Если верить самому писателю, сущность его работы (он рассказывал о ней непосредственно в процессе ее выполнения в письмах к Тудору Вяну) заключалась в переводе на французский язык румынских авторов, в написании предисловий к их книгам, в составлении антологий. Он выполнял ее сам или распределял между своими сотрудниками. Все это не так уж плохо; Ионеско даже не без удовольствия выполняет эти некомпрометирующие обязанности, расценивая их в какой-то мере как возможность познакомить французских читателей с несколькими хорошими румынскими писателями (в том числе с Павлом Даном, талантливым, но пессимистически настроенным романистом, покончившим с собой в 1937 г. в возрасте 30 лет). Ионеско относился к своей работе серьезно; доказательством могут служить упорные напоминания о необходимости оказать ему помощь в снабжении бумагой для выпуска в свет соответствующих изданий (во Франции во время войны ощущался острый дефицит типографской бумаги).
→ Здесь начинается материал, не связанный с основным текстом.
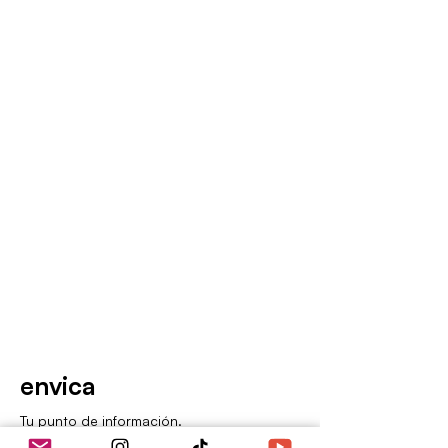
envica
Tu punto de información.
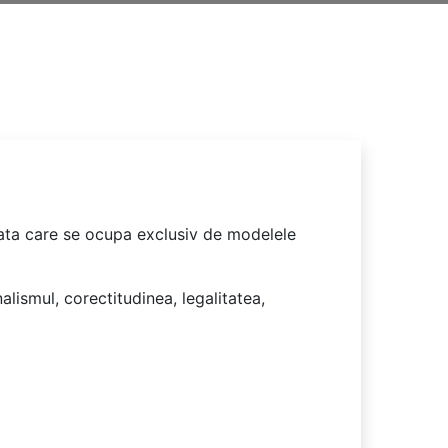
trata care se ocupa exclusiv de modelele
lismul, corectitudinea, legalitatea,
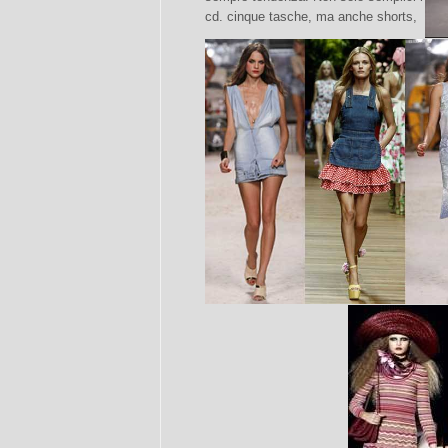
cd. cinque tasche, ma anche shorts,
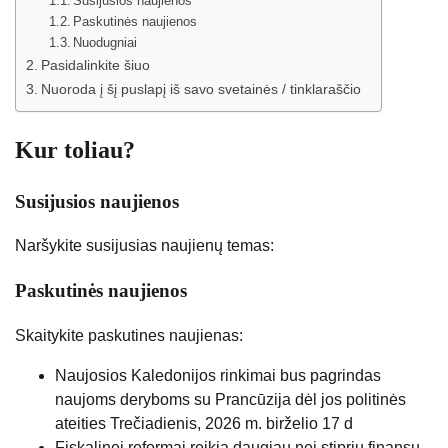
Susijusios naujienos
Paskutinės naujienos
Nuodugniai
Pasidalinkite šiuo
Nuoroda į šį puslapį iš savo svetainės / tinklaraščio
Kur toliau?
Susijusios naujienos
Naršykite susijusias naujienų temas:
Paskutinės naujienos
Skaitykite paskutines naujienas:
Naujosios Kaledonijos rinkimai bus pagrindas
naujoms deryboms su Prancūzija dėl jos politinės
ateities
Trečiadienis, 2026 m. birželio 17 d
Fiskalinei reformai reikia daugiau nei stiprių finansų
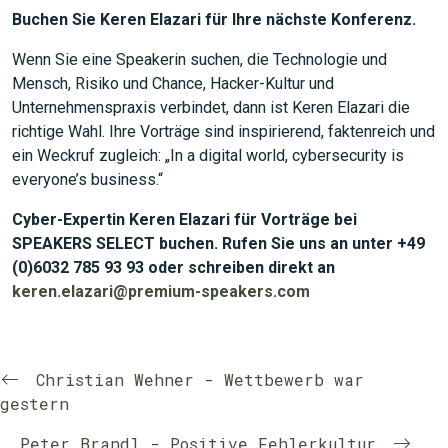
Buchen Sie Keren Elazari für Ihre nächste Konferenz.
Wenn Sie eine Speakerin suchen, die Technologie und
Mensch, Risiko und Chance, Hacker-Kultur und
Unternehmenspraxis verbindet, dann ist Keren Elazari die
richtige Wahl. Ihre Vorträge sind inspirierend, faktenreich und
ein Weckruf zugleich: „In a digital world, cybersecurity is
everyone’s business.“
Cyber-Expertin Keren Elazari für Vorträge bei
SPEAKERS SELECT buchen. Rufen Sie uns an unter +49
(0)6032 785 93 93 oder schreiben direkt an
keren.elazari@premium-speakers.com
Christian Wehner - Wettbewerb war
gestern
Peter Brandl - Positive Fehlerkultur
Эти напоминания встречаются едва ли не в каждом его отчете о проделанной работе за 1942—1944 годы[725]
. Вместе с тем в переписке 1943—1945 годов будущий драматург жаловался на «колоссальные сложности» в отношениях с другими членами дипломатической миссии, которых он, естественно, ненавидел, потому что это были «невежи, кретины и завистники, которые обычно и наводняют такого рода учреждения». Так их оценивал Ионеско, считая Виши «болотом», где ему пришлось сидеть в тине два года; окружавший его мир он называл «гнусным и ужасающим»[726]. Письма Ионеско Вяну для нас драгоценны: они представляют собой одно из немногих свидетельств самого Ионеско об этом бесцветном периоде его жизни.Подлинность тягостного чувства, ощущаемого Ионеско по отношению к сослуживцам по дипломатической миссии, вряд ли стоит подвергать сомнению. Ее удостоверяет и Мариана Сора. В ее воспоминаниях рассказывается о жалобах Ионеско в адрес его начальства, которое не переставая ставило ему палки в колеса, издевалось над его предложениями, хихикало всякий раз, когда он произносил имена двух критиков-западников, Георге Калинеску и Эуджена Ловинеску. Вяну он писал, что встречает или непонимание, или зависть. Вынуждаемый к бездействию, он «казнил» своих сослуживцев одного за другим — несколькими росчерками своего убийственного пера. Сотрудники службы печати Драгу, Толю, Палтиня... «Отвратительные животные, мертвецки бледные неудачники». Пахнувшую розовой водой «бесполезную болтуху» Елену Вакареску, жену советника по культуре, он припечатал «кретинкой», — не говоря уже о самом после Дину Хиотте — тот у Ионеско «мрачный тип». В 1945 г. Ионеско вспоминал о бесчисленных обедах, «куда приглашались политические деятели, ныне сидящие в тюрьме, и прочие идиотки-графини»; на каждый такой обед, возмущался драматург, расходовалось столько средств, что можно было бы издать две книги. Он протестовал, но ничего нельзя было сделать — ведь это они распределяли фонды, подчеркивал Ионеско[727]
.Забавная деталь: упомянутый Ионеско Драгу летом 1941 г. заменил в представительстве Чорана — на основании специального ходатайства самого поверенного в делах Дину Хиотта. Последний также непрестанно восхвалял вышеназванных Толю и Палтиню, которых в телеграмме, отправленной 4 июня 1941 г. в секретариат министерства пропаганды, квалифицировал как «прекрасных информаторов и пропагандистов»[728]
. Через год после этого Хиотта отнюдь не огорчило появление среди сотрудников миссии Ионеско с его убийственной иронией и выражением грустного клоуна. Ионеско, разумеется, был куда менее способным дипломатическим работником, чем парочка Толю — Палтиня, и отличался заметно меньшим рвением, однако, как ни странно, оказалось, что его таланты доставляли дипломатической службе гораздо меньше неприятностей, чем высокие качества Чорана.